◆ Assignment:
Copy out the entries below exactly as they stand, but only from the line containing "- Databases evicted" through the line containing "- Authentication is global (not per-database)".

Collected data:
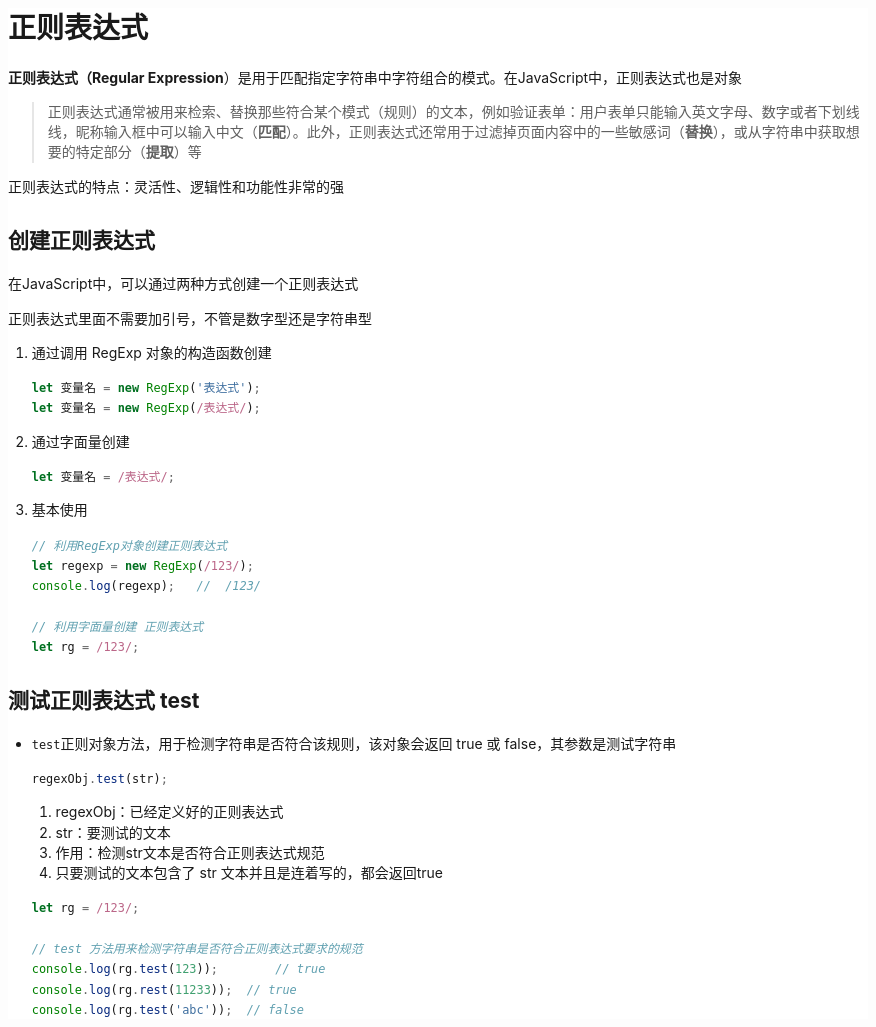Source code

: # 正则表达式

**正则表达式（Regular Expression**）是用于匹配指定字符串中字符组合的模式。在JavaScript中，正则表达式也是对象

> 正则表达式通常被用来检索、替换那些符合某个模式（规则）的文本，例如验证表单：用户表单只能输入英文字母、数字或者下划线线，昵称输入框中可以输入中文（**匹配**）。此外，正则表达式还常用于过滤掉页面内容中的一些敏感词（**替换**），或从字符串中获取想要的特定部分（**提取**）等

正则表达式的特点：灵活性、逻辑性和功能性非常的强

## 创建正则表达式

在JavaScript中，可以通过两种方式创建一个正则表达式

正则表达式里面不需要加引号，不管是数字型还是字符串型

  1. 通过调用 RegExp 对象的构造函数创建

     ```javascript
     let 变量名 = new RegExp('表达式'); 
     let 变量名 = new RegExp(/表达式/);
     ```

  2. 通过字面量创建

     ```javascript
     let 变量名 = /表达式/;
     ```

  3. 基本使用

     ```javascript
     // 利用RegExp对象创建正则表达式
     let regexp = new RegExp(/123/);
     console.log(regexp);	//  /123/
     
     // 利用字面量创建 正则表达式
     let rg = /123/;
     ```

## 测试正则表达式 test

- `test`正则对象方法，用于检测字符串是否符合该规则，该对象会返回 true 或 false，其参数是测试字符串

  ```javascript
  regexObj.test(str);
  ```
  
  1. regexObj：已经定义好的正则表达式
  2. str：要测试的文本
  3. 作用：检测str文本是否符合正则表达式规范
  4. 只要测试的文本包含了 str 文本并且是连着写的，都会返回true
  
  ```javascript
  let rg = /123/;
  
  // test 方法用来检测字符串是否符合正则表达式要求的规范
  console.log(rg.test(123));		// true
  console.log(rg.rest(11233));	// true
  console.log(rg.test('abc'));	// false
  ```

==

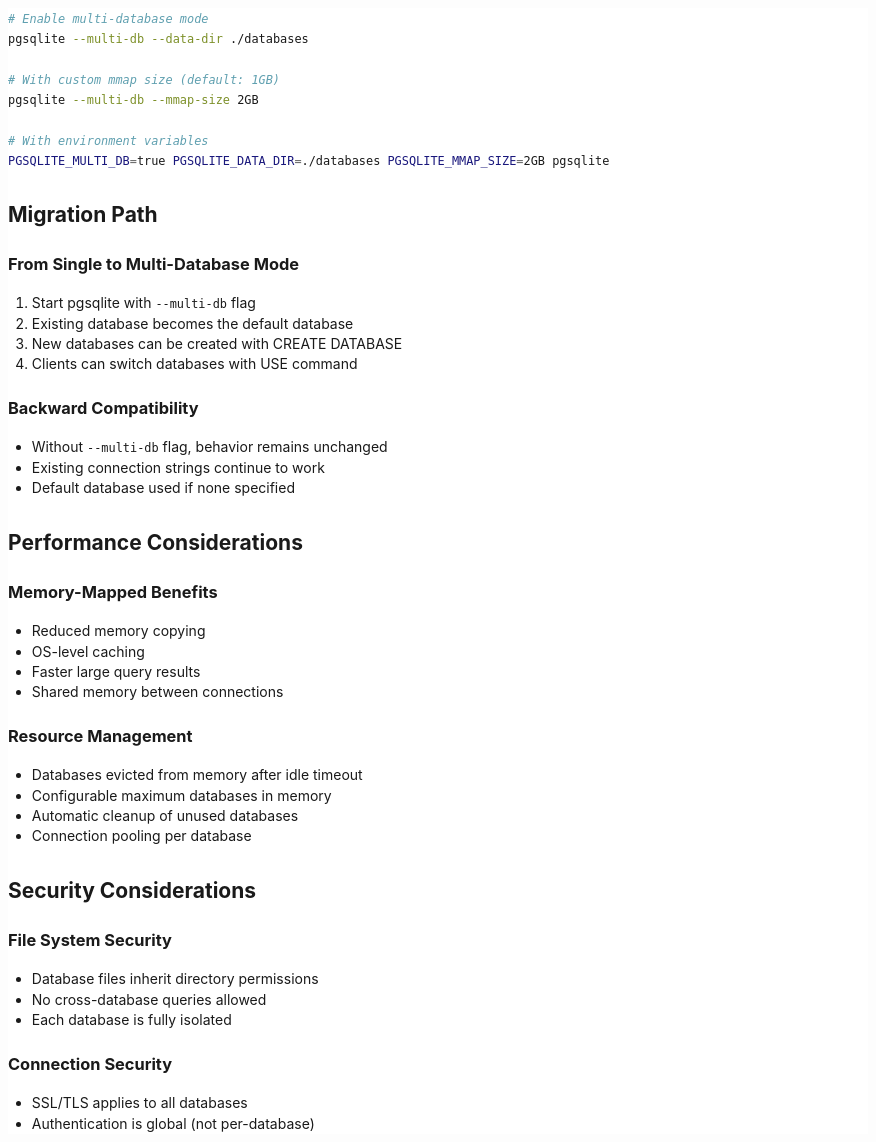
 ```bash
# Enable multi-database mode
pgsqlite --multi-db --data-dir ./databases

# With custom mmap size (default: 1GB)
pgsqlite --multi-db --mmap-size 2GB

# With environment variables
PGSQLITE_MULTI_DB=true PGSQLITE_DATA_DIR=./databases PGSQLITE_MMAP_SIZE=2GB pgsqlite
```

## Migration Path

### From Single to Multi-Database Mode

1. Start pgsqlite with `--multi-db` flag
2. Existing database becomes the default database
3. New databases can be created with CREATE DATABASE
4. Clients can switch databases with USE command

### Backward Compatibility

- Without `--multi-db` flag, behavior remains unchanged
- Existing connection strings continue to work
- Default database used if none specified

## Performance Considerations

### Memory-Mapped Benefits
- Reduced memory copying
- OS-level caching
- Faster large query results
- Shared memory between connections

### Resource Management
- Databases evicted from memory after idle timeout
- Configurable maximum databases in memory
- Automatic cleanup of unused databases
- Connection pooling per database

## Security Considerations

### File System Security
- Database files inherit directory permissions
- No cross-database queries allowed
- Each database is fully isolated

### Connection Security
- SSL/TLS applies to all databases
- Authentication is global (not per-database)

...

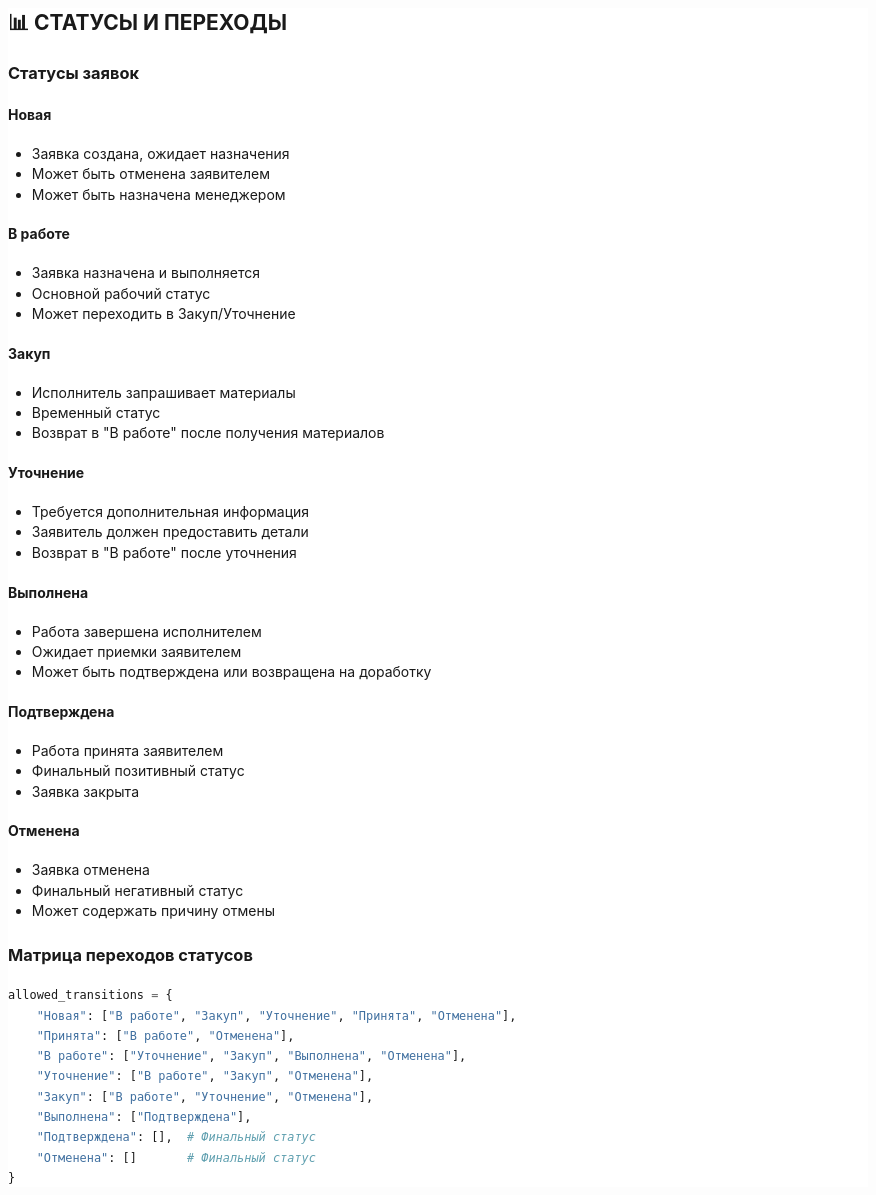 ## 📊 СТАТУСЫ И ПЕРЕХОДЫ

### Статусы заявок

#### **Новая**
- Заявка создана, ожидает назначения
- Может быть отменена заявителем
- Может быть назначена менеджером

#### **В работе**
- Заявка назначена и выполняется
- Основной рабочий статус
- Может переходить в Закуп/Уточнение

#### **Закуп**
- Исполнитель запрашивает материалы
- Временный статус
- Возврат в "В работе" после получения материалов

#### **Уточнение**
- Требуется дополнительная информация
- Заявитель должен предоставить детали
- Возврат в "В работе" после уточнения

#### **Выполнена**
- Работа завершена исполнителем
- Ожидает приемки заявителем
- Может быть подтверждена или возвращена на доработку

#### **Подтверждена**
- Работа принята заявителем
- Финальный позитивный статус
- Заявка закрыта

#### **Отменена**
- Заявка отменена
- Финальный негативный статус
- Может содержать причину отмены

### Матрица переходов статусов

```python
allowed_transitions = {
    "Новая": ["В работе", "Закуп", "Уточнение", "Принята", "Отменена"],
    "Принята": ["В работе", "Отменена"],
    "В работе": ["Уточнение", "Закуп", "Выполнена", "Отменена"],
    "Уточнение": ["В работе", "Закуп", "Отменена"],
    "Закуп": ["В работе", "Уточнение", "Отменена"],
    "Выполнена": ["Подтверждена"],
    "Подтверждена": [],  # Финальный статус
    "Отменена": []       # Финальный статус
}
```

◆ Answer area:
- Databases evicted from memory after idle timeout
- Configurable maximum databases in memory
- Automatic cleanup of unused databases
- Connection pooling per database

## Security Considerations

### File System Security
- Database files inherit directory permissions
- No cross-database queries allowed
- Each database is fully isolated

### Connection Security
- SSL/TLS applies to all databases
- Authentication is global (not per-database)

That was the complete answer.